Dans la troisième édition de L’Échappée, diffusée le 17 janvier 2025 sur Mediapart, Dominique de Villepin partage une réflexion lucide et percutante sur les défis majeurs de notre époque. Depuis le Musée du Quai Branly, lieu symbolique de la richesse culturelle mondiale, l’ancien ministre des Affaires étrangères évoque les fractures démocratiques, les déséquilibres géopolitiques et la nécessité de préserver un humanisme en péril.

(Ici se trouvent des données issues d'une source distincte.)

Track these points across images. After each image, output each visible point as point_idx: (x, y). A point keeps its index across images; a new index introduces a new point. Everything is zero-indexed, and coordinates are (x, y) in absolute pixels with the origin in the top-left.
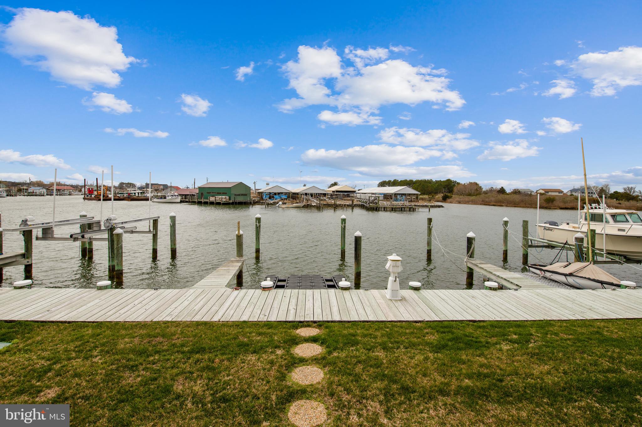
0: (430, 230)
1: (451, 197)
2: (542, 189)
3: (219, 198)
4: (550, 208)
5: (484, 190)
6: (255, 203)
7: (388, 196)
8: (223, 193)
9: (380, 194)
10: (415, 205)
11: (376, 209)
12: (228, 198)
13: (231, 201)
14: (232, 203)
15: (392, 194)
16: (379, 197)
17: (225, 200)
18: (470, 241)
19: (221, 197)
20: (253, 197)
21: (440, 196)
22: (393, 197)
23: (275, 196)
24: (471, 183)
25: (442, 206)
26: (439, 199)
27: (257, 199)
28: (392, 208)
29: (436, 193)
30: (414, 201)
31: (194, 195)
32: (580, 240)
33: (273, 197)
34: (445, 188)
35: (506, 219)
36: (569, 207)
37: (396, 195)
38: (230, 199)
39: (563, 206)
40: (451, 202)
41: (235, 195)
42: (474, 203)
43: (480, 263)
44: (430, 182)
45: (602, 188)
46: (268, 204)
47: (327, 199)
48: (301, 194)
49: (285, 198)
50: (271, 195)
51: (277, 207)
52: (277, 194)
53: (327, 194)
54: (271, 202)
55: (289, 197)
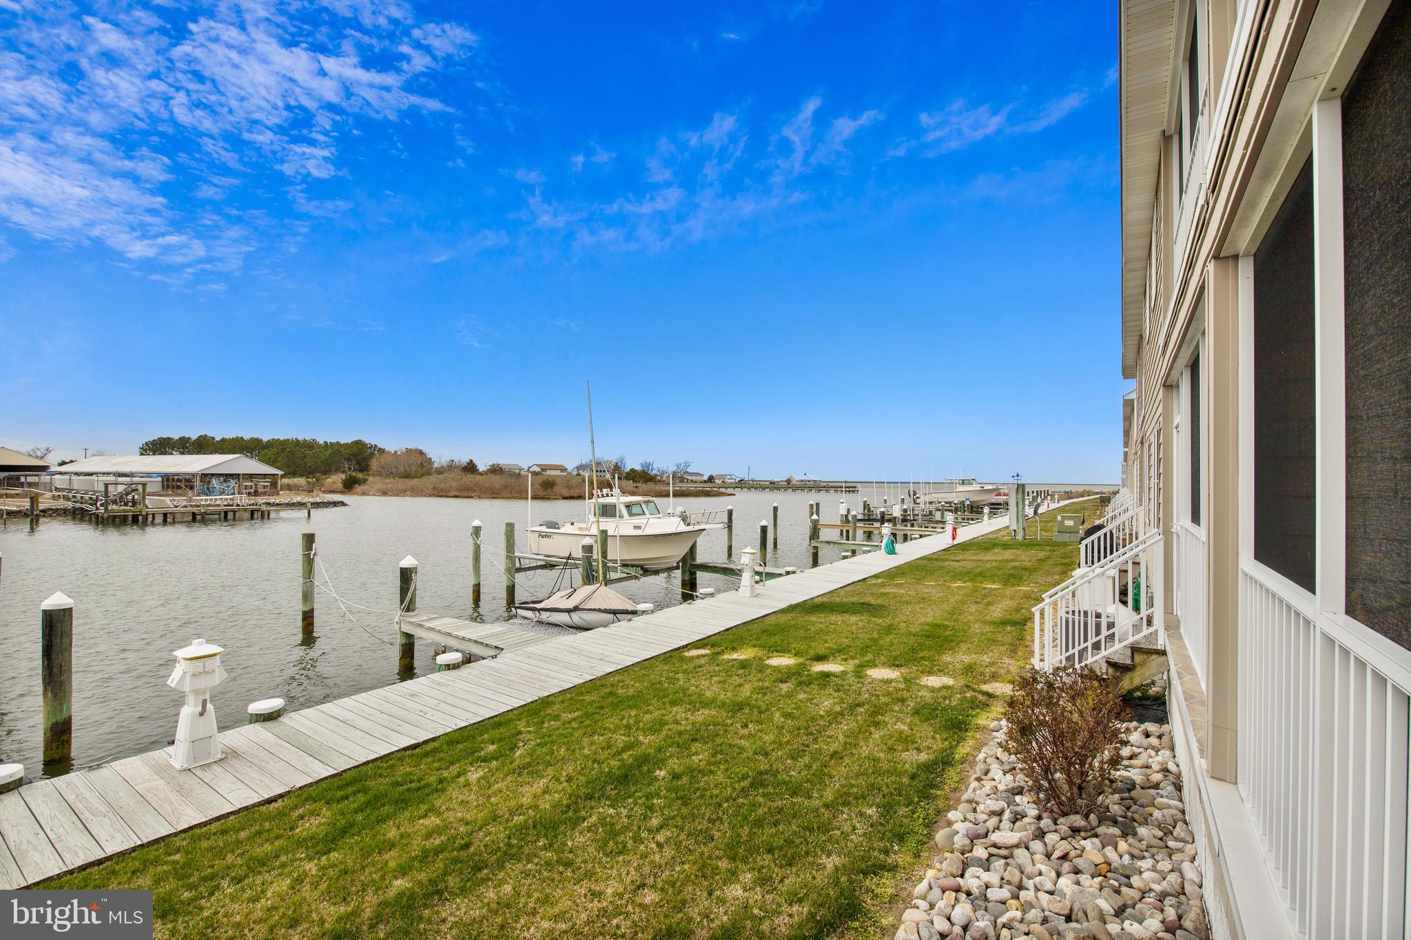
0: (309, 562)
1: (367, 480)
2: (538, 465)
4: (548, 499)
5: (436, 465)
7: (178, 480)
9: (149, 475)
10: (268, 504)
11: (138, 520)
15: (193, 475)
16: (144, 485)
18: (406, 576)
21: (337, 479)
22: (197, 483)
24: (409, 451)
25: (343, 504)
26: (335, 486)
28: (194, 515)
29: (327, 472)
30: (265, 494)
32: (588, 549)
34: (349, 460)
35: (476, 523)
36: (576, 495)
37: (206, 477)
39: (567, 495)
40: (364, 494)
42: (417, 492)
43: (427, 620)
44: (310, 445)
45: (617, 463)
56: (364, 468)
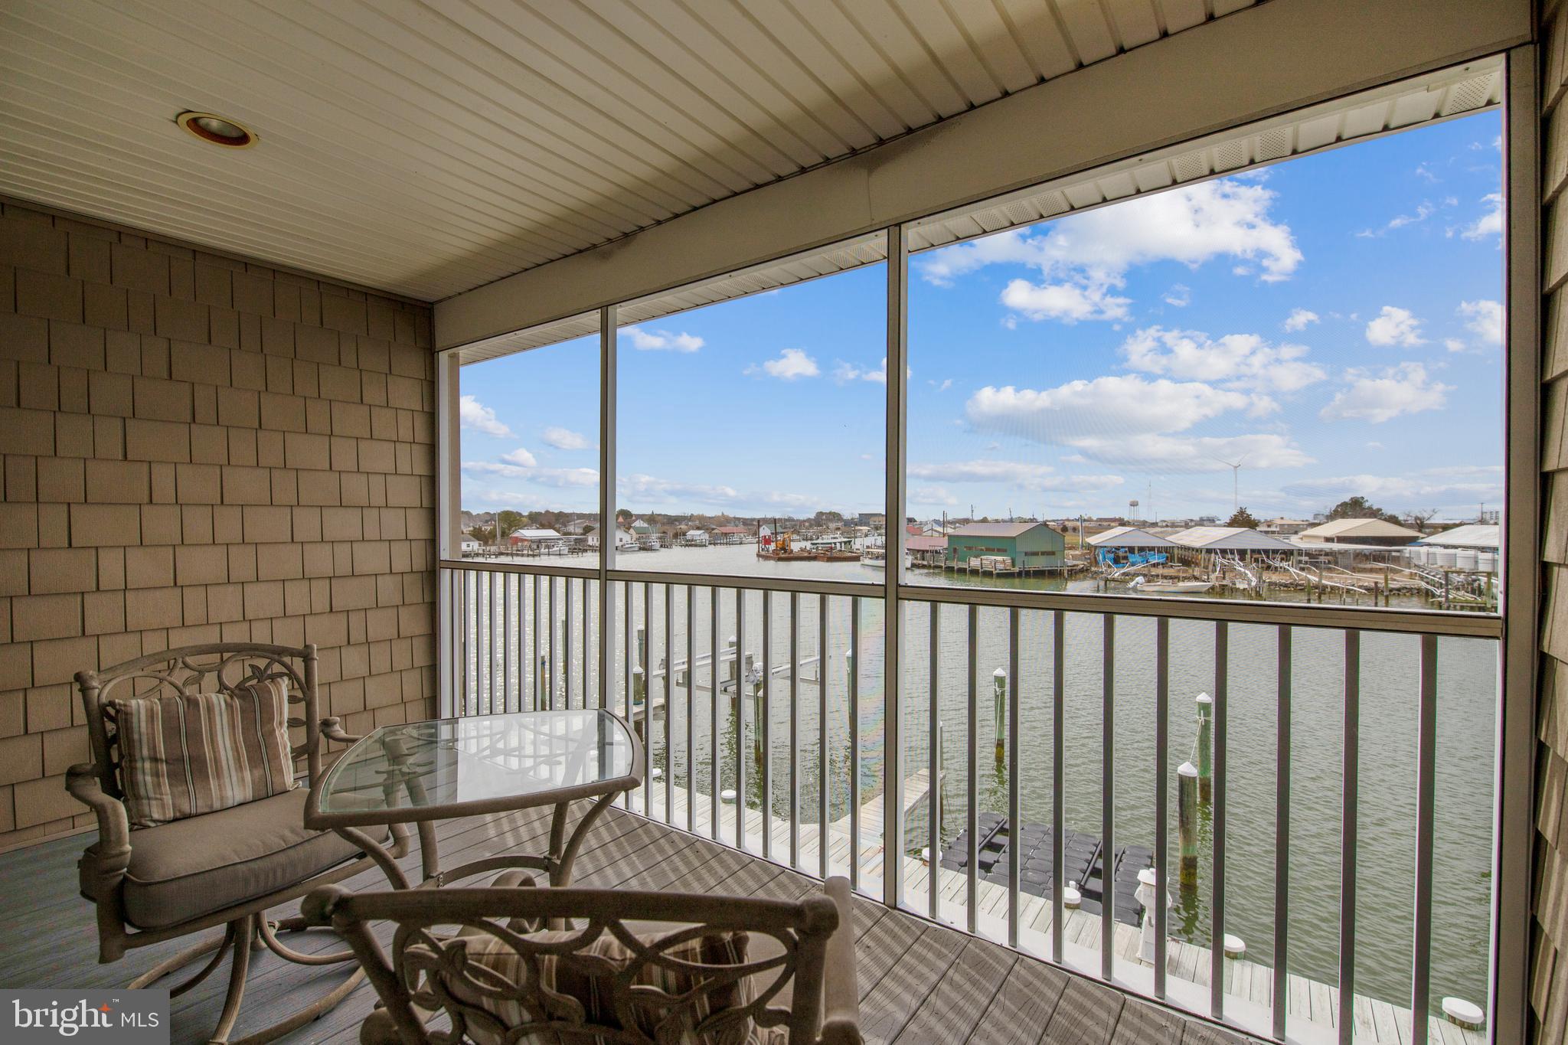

Villepin revient d’abord sur son célèbre discours du 14 février 2003 au Conseil de sécurité des Nations unies, où il s’opposa à l’invasion américaine de l’Irak. Ce moment historique, symbole de résistance diplomatique, lui permet de tirer des leçons essentielles : défendre la justice et le droit international, même face aux pressions les plus intenses. Mais aujourd’hui, il déplore un monde encore plus fragmenté, marqué par une montée des populismes et des inégalités.

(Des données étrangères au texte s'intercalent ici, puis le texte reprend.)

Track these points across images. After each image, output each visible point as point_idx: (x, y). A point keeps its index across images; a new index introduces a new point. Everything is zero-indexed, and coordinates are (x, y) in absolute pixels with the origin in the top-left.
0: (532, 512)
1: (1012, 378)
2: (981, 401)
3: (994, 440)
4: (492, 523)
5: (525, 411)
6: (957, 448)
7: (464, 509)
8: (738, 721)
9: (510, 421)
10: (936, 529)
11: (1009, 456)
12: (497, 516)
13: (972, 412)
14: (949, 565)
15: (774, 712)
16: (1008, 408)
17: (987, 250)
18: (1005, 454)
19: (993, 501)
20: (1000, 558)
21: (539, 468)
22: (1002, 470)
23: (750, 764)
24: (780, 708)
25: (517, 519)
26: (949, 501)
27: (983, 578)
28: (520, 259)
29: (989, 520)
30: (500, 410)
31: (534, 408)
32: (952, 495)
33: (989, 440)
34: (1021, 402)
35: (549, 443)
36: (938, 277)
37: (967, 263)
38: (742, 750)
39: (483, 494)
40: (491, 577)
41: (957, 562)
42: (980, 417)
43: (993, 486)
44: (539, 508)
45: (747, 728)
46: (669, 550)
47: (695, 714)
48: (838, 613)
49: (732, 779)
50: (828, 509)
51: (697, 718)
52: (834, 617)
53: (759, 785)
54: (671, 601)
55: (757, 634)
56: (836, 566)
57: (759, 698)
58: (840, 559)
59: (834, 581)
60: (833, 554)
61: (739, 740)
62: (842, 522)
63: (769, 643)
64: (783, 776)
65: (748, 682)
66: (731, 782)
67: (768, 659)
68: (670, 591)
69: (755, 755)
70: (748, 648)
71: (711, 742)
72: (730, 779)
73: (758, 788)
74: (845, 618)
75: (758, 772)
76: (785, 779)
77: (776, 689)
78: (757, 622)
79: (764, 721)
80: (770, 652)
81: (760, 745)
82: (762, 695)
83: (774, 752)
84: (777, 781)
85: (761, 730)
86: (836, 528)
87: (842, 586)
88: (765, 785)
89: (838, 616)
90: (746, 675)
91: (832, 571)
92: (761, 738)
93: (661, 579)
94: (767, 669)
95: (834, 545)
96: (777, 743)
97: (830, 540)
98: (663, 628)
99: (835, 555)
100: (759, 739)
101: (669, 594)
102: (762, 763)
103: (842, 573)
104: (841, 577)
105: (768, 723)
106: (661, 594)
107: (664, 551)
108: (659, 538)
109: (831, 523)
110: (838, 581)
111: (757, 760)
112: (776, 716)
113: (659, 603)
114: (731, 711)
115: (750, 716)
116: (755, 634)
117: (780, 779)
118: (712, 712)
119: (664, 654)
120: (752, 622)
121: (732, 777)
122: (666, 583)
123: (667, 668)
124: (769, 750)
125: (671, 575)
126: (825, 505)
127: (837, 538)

Dans cet entretien, Villepin s’attaque frontalement à l’Amérique contemporaine, qu’il accuse de ne plus comprendre le monde. « Aujourd’hui, nous faisons face à une Amérique qui ne comprend pas le monde, qui ne connaît pas le monde, mais pire que ça, qui se moque du monde », déclare-t-il. Pour lui, le retour de Donald Trump à la présidence illustre cette dérive : un pays tourné vers l’individualisme exacerbé, où des figures comme Elon Musk symbolisent une technologie et un capitalisme hors de contrôle.

Villepin élargit ensuite son analyse aux luttes de pouvoir mondiales. Il oppose le modèle américain à celui de la Chine, où le contrôle étatique collectif s’oppose à l’hyper-individualisme américain. Les deux systèmes, selon lui, sont incapables de répondre aux défis d’un monde plus juste et équilibré. L’Europe, en revanche, pourrait incarner un modèle alternatif, mais seulement si elle renoue avec ses valeurs fondamentales : l’éducation, la justice et la souveraineté numérique. Il appelle à la création d’infrastructures technologiques européennes pour échapper à la domination des géants américains et chinois.
Au-delà de la géopolitique, Villepin dénonce également la crise de la démocratie, notamment en France. Il critique Emmanuel Macron, qu’il accuse d’avoir tenté de gouverner « contre les Français », renforçant une déconnexion entre dirigeants et citoyens. Cette fracture, qu’il appelle « le malheur français », reflète un malaise plus large : celui d’une démocratie qui agit souvent « sans les citoyens, voire contre eux ».
Enfin, Villepin s’élève contre les exclusions croissantes, qu’elles soient sociales, culturelles ou migratoires. La montée des politiques restrictives et l’indifférence envers les cultures étrangères, renforcées par une mondialisation déshumanisante, menacent de fragmenter davantage nos sociétés. Mais il reste convaincu que le salut passe par une « intransigeance sur l’essentiel » : défendre le droit international, protéger l’altérité et réinventer un monde basé sur la coopération et l’humanisme.
Face à un monde en crise, Dominique de Villepin délivre un message fort : il est urgent de rétablir un équilibre entre justice, humanisme et responsabilité collective. En dénonçant une Amérique moqueuse et un univers technologique incontrôlé, il trace la voie d’un futur ancré dans la solidarité et la résilience.